(Exercise) Copy the lines of every record below exactly as they appear, leaving out the pictures.

(Data to process)
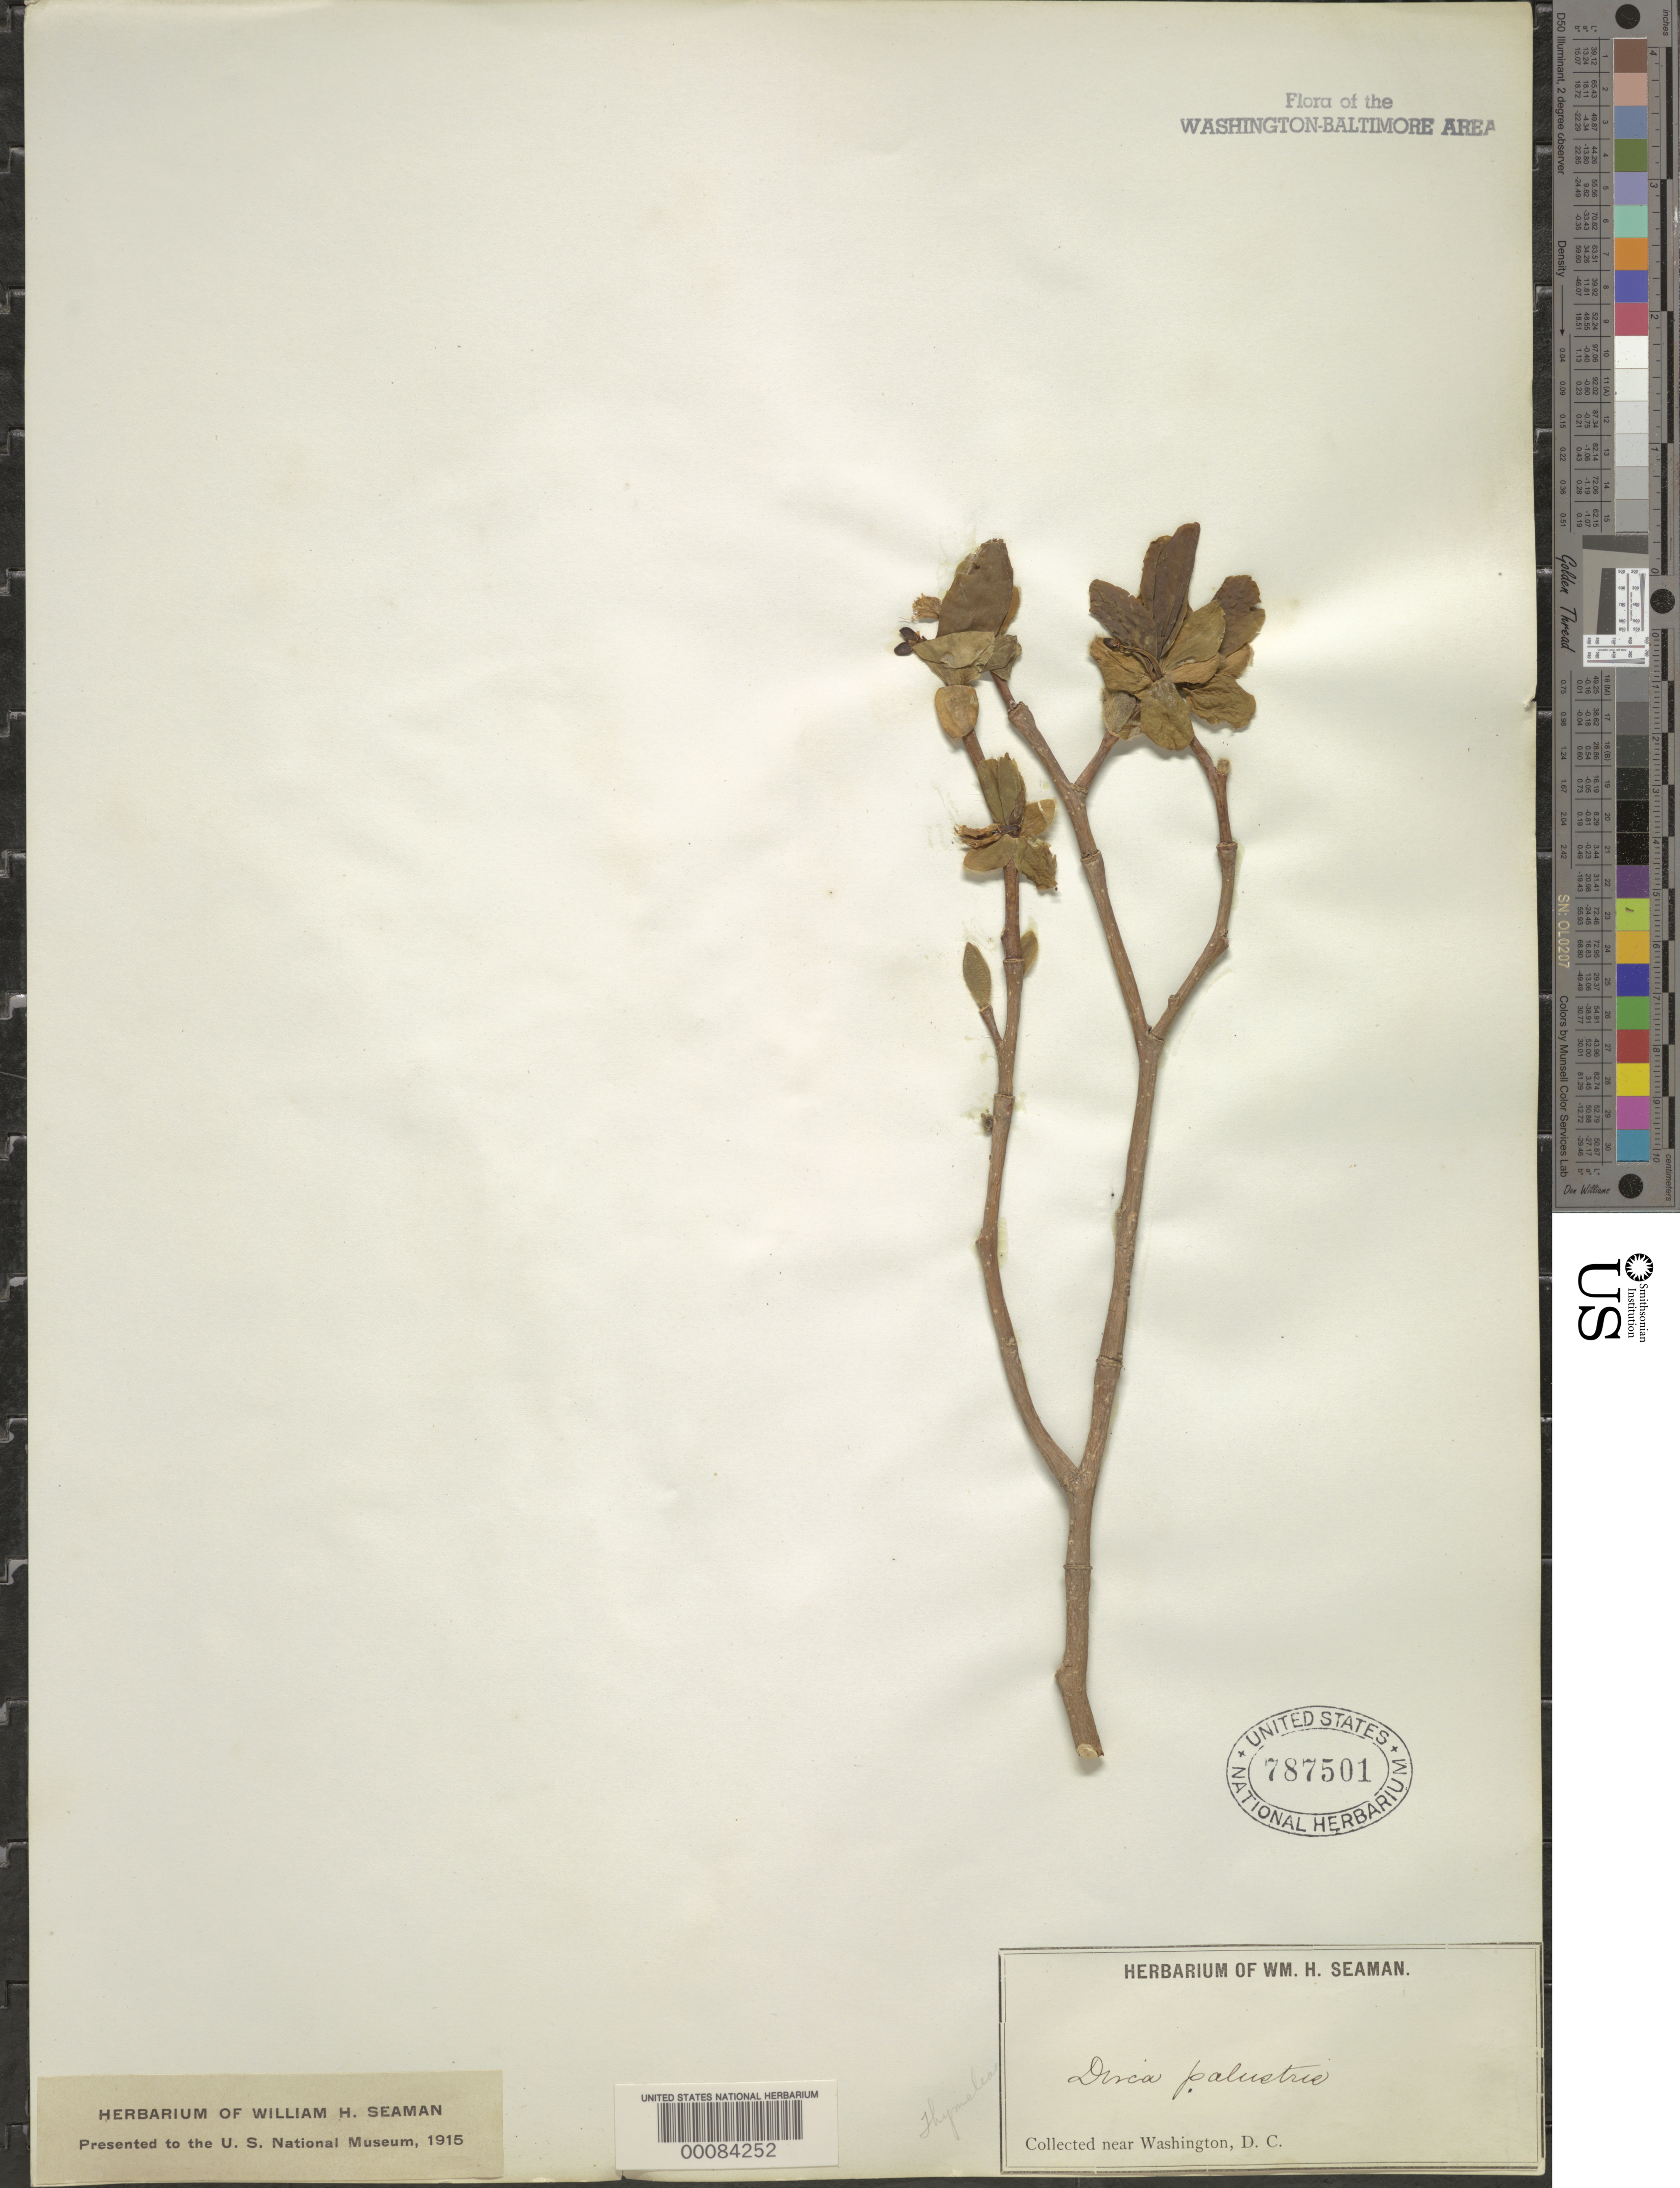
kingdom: Plantae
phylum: Tracheophyta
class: Magnoliopsida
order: Malvales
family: Thymelaeaceae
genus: Dirca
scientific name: Dirca palustris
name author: L.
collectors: W. Seaman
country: United States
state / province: District of Columbia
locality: Near Washington, D.C.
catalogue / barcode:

(The reply)
kingdom: Plantae
phylum: Tracheophyta
class: Magnoliopsida
order: Malvales
family: Thymelaeaceae
genus: Dirca
scientific name: Dirca palustris
name author: L.
collectors: W. Seaman
country: United States
state / province: District of Columbia
locality: Near Washington, D.C.
catalogue / barcode:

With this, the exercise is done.